Consequently, Amnesty International considers the official explanation to date for the abduction and killing of Sheikh Muhammad Ma'shuq al-Khiznawi to be unconvincing and is concerned that the official enquiry is seriously flawed. The organisation is therefore calling on the Syrian authorities to launch a new, independent, thorough and impartial enquiry, for its results to be made public and for those responsible for the Sheikh’s abduction and death to be brought to justice in a trial that meets international standards of fairness and does not carry the possible imposition of the death penalty.

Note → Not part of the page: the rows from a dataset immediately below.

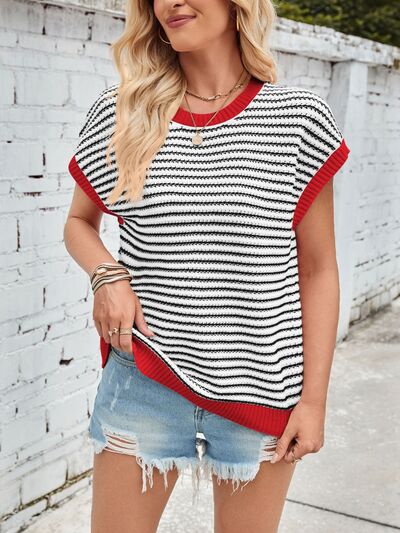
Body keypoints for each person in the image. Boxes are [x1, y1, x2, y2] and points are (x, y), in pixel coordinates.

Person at [64, 0, 350, 531]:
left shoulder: (299, 118)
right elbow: (79, 222)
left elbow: (318, 269)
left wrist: (314, 401)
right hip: (144, 378)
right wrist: (108, 275)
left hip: (262, 389)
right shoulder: (121, 112)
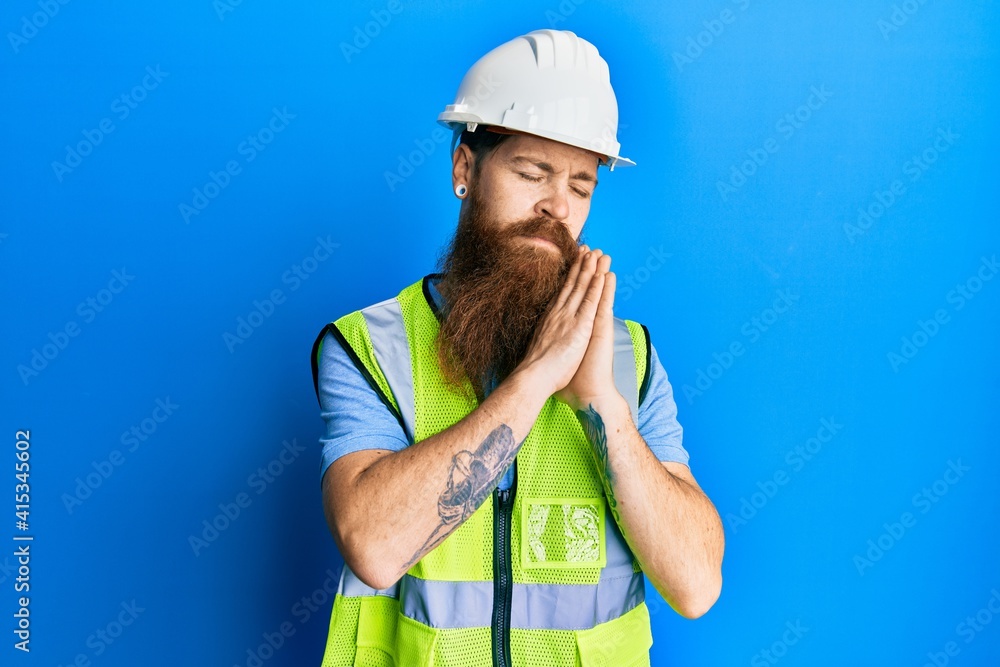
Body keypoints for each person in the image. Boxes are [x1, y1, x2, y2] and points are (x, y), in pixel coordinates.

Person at [310, 28, 724, 667]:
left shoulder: (628, 357)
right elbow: (374, 546)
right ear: (465, 170)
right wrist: (534, 381)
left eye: (581, 186)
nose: (557, 206)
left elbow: (696, 586)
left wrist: (605, 408)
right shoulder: (370, 348)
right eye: (533, 172)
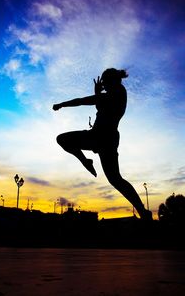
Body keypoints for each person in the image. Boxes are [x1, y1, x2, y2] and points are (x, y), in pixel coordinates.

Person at [53, 68, 152, 220]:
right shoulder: (116, 94)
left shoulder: (116, 94)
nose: (103, 86)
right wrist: (98, 93)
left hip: (100, 137)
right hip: (105, 138)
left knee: (62, 139)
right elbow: (100, 105)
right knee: (115, 179)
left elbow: (83, 101)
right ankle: (143, 212)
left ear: (111, 81)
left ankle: (85, 161)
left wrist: (61, 104)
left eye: (105, 83)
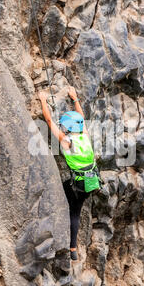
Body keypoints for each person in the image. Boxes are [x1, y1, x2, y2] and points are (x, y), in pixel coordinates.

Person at [39, 87, 100, 261]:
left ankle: (68, 243)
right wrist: (75, 98)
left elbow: (49, 121)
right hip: (90, 182)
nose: (63, 128)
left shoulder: (66, 141)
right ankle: (73, 249)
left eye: (65, 126)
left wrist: (43, 100)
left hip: (77, 185)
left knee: (66, 202)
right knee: (77, 211)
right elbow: (82, 119)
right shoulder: (85, 136)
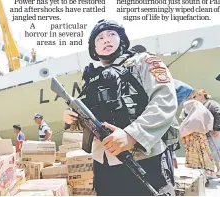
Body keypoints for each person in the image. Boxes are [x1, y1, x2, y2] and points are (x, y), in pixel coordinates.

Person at [63, 19, 177, 196]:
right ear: (94, 49)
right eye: (99, 38)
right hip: (104, 164)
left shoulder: (144, 61)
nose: (106, 40)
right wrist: (74, 119)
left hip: (144, 160)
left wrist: (132, 135)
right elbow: (95, 119)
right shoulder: (92, 79)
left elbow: (164, 101)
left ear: (122, 40)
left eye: (111, 34)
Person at [193, 89, 220, 183]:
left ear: (201, 95)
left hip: (214, 133)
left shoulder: (212, 104)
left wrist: (217, 129)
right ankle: (219, 171)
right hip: (207, 134)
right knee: (213, 154)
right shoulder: (201, 106)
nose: (194, 98)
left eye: (195, 96)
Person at [179, 97, 215, 186]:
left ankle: (201, 179)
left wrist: (181, 134)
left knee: (196, 159)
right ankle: (205, 177)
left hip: (193, 140)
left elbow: (187, 129)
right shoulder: (201, 113)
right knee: (203, 157)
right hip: (202, 139)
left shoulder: (194, 117)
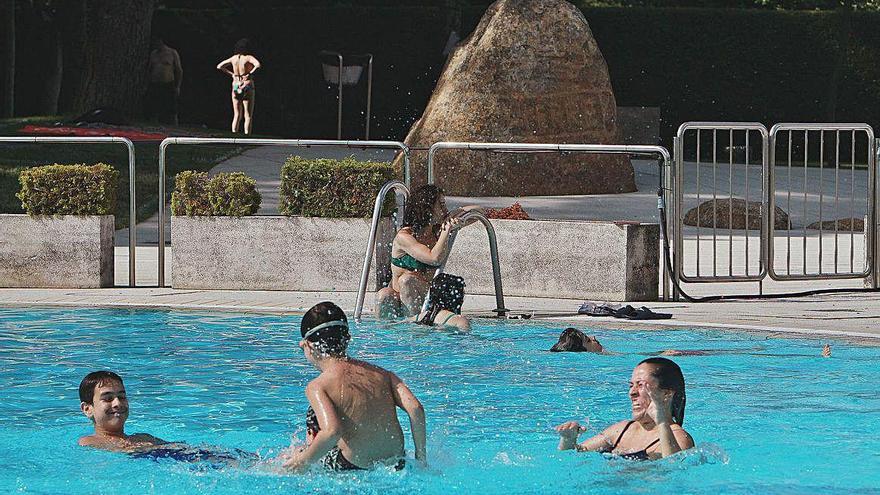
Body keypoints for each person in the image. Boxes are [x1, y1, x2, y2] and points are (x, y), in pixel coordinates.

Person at [283, 302, 427, 472]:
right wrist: (420, 460)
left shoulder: (317, 386)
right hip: (396, 462)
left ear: (308, 345)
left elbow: (331, 432)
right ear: (347, 338)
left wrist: (302, 462)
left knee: (294, 453)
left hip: (353, 465)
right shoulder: (383, 374)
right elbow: (416, 409)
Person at [556, 358, 695, 460]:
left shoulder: (680, 437)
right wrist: (568, 439)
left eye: (641, 385)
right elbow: (574, 455)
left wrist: (662, 422)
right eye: (631, 386)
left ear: (666, 394)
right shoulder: (622, 430)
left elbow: (675, 471)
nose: (632, 393)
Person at [376, 185, 463, 318]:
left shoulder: (437, 231)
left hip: (425, 301)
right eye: (440, 205)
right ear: (426, 209)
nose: (445, 209)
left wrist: (453, 215)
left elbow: (478, 211)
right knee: (384, 294)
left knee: (407, 280)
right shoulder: (404, 237)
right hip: (399, 301)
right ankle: (384, 337)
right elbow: (434, 258)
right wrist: (447, 230)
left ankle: (416, 328)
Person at [78, 370, 166, 451]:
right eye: (108, 398)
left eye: (121, 397)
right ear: (87, 409)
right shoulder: (89, 442)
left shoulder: (144, 438)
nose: (118, 403)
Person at [216, 38, 261, 134]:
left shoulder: (234, 58)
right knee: (248, 115)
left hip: (236, 84)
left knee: (237, 114)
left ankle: (234, 134)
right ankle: (247, 135)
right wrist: (250, 73)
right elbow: (258, 65)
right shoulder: (248, 58)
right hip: (246, 84)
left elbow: (219, 66)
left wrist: (232, 74)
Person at [145, 37, 183, 125]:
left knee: (172, 107)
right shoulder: (153, 54)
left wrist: (178, 86)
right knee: (154, 105)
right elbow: (149, 69)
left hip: (168, 83)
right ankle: (153, 123)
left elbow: (179, 70)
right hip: (155, 83)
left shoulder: (172, 53)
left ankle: (174, 124)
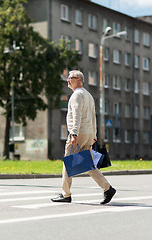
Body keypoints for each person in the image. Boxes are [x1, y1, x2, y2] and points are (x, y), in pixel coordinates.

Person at [51, 70, 116, 204]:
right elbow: (93, 116)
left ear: (79, 80)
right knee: (88, 164)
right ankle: (107, 188)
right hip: (88, 134)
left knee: (68, 162)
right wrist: (94, 134)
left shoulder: (76, 95)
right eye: (68, 78)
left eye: (71, 78)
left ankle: (66, 194)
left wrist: (73, 133)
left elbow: (77, 115)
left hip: (78, 133)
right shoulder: (88, 95)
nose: (68, 80)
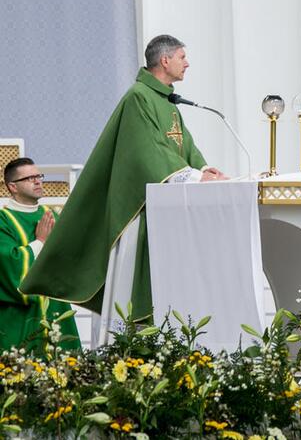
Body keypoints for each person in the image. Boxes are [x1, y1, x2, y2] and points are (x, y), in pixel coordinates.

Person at [21, 35, 227, 342]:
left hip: (165, 211)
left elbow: (182, 145)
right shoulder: (139, 97)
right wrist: (194, 178)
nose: (187, 63)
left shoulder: (167, 101)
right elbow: (147, 153)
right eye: (182, 57)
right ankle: (132, 346)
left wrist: (203, 170)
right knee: (134, 295)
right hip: (140, 211)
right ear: (165, 60)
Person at [1, 158, 79, 351]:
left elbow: (68, 257)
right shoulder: (4, 221)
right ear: (13, 186)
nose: (37, 181)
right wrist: (40, 242)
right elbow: (8, 263)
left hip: (55, 308)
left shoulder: (51, 215)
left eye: (38, 176)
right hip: (21, 315)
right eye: (29, 178)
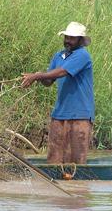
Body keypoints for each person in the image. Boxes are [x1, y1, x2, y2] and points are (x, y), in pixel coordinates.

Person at [21, 22, 94, 164]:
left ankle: (76, 187)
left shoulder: (82, 56)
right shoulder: (59, 56)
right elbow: (49, 81)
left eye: (72, 38)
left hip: (80, 114)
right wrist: (38, 76)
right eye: (66, 37)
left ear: (80, 40)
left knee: (76, 162)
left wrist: (37, 76)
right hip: (59, 114)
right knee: (54, 160)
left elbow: (62, 72)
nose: (68, 41)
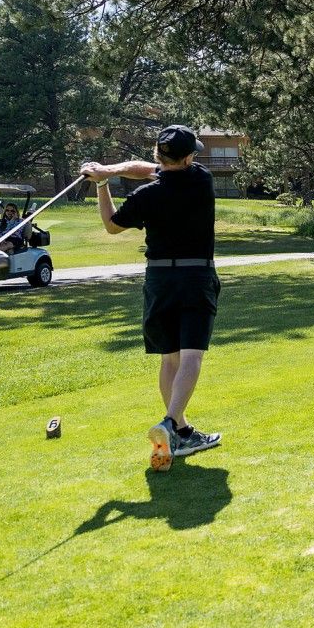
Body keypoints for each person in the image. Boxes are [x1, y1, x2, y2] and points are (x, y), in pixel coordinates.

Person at [80, 125, 222, 471]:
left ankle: (184, 431)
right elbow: (149, 169)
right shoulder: (201, 179)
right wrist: (109, 171)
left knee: (169, 358)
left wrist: (103, 181)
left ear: (160, 155)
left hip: (159, 279)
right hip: (196, 275)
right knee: (192, 355)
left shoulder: (146, 195)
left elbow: (111, 225)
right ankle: (172, 424)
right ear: (188, 158)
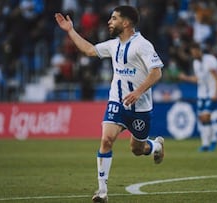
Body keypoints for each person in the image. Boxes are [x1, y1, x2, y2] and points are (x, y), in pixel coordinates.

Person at [55, 5, 165, 203]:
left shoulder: (142, 45)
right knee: (106, 140)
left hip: (140, 107)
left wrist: (138, 92)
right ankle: (102, 191)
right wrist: (71, 30)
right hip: (117, 101)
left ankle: (155, 146)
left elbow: (156, 72)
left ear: (126, 23)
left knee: (137, 149)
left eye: (114, 18)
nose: (109, 22)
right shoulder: (114, 45)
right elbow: (89, 50)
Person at [178, 42, 217, 152]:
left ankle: (206, 144)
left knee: (205, 117)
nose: (194, 55)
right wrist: (185, 78)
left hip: (211, 93)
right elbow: (198, 79)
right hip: (201, 93)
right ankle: (213, 140)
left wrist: (216, 92)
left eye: (195, 52)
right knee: (203, 119)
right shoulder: (196, 63)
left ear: (199, 50)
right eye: (192, 53)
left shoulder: (210, 60)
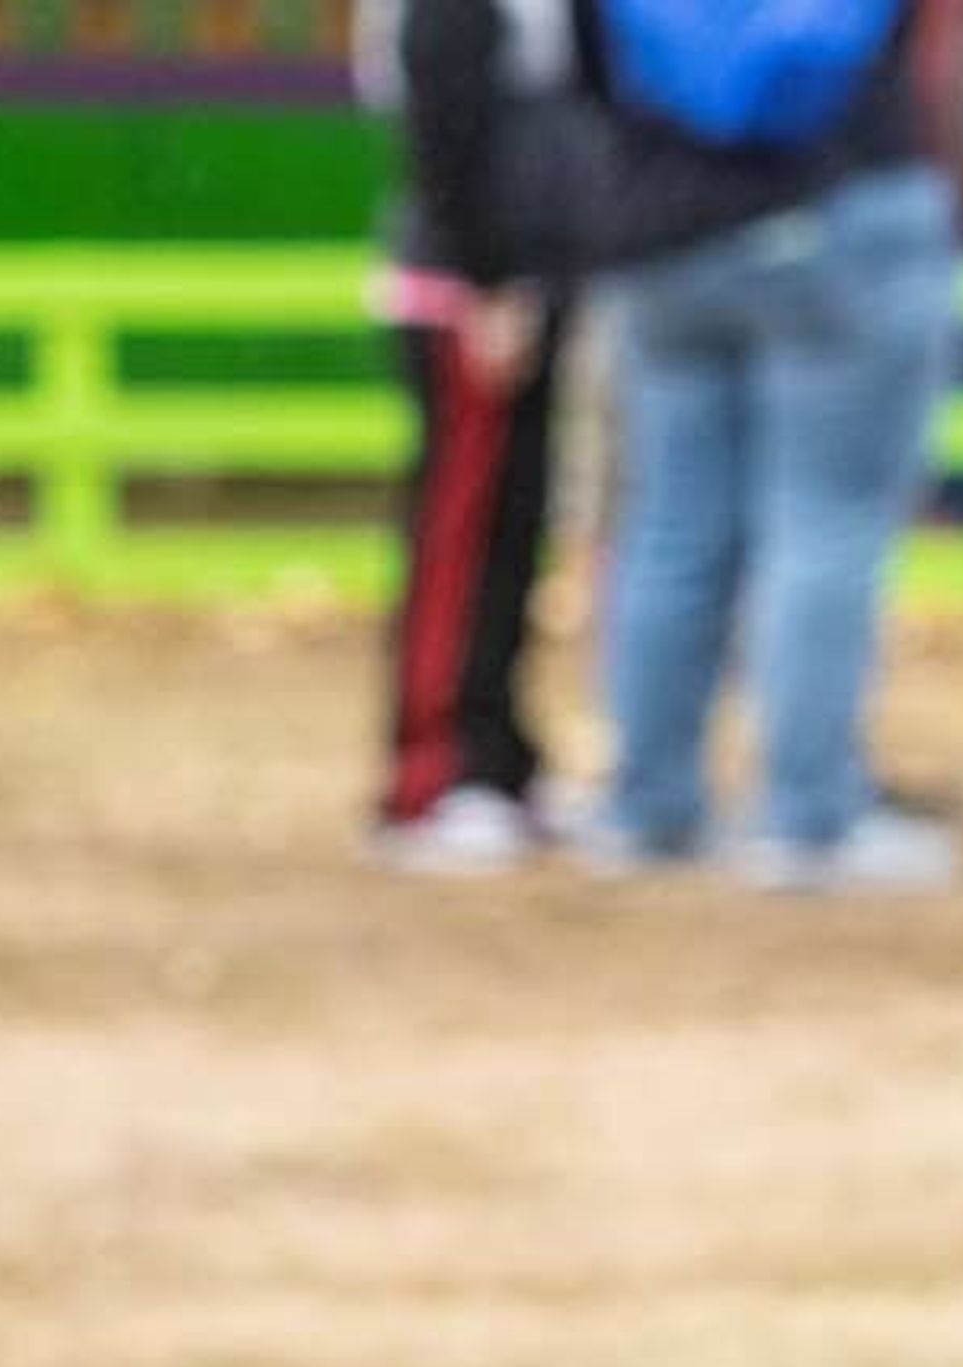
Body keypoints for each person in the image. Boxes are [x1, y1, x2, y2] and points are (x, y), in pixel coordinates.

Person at [587, 0, 963, 889]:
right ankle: (809, 815)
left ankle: (650, 805)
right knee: (825, 525)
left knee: (672, 527)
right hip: (835, 216)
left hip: (664, 231)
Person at [359, 0, 585, 875]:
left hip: (525, 283)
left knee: (514, 532)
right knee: (461, 538)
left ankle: (497, 756)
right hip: (471, 295)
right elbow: (445, 115)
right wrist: (487, 276)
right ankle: (432, 771)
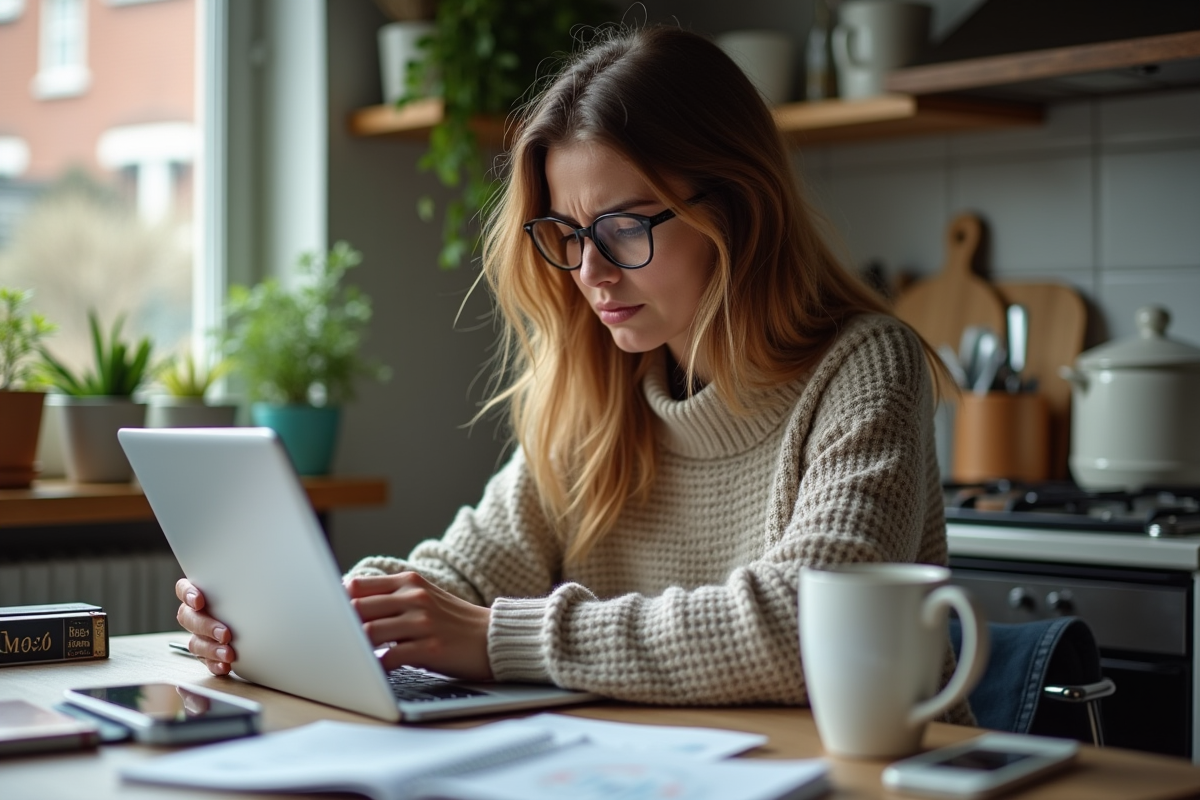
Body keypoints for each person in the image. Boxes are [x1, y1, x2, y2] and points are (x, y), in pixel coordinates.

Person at [177, 25, 972, 724]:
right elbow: (462, 575)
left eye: (624, 228)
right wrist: (305, 610)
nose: (589, 271)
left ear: (736, 207)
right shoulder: (601, 393)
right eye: (566, 232)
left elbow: (809, 625)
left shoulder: (865, 367)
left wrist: (499, 639)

While not seeking to prejudice the findings of any such enquiry, Amnesty International repeats its call upon the Syrian authorities to abolish laws that grant immunity from prosecution to membersof the security forces for any offences they commit while carrying out their duties, such as Article 16 of Legislative Decree no.14 of 1969 which exempts employees of the State Security administration from prosecution for any such offences.

Background

Sheikh Muhammad Ma'shuq al-Khiznawi was the head of the Sunnah Centre for Islamic Studies and a prominent member of the Kurdish community. He had called for reforms in Syria and for more dialogue between religious groups. In February and March 2005 he travelled to Europe in connection with his efforts to build stronger relations between the EU and the Kurdish community in Syria, and during which he met with the exiled head of the unauthorised Syrian Muslim Brotherhood. Sheikh Muhammad Ma'shuq al-Khiznawi "disappeared" after leaving the Centre for Islamic Studies in Damascus on 10 May 2005. See Amnesty International, Leading Islamic cleric “tortured to death”, MDE 24/036/2005, 1 June 2005.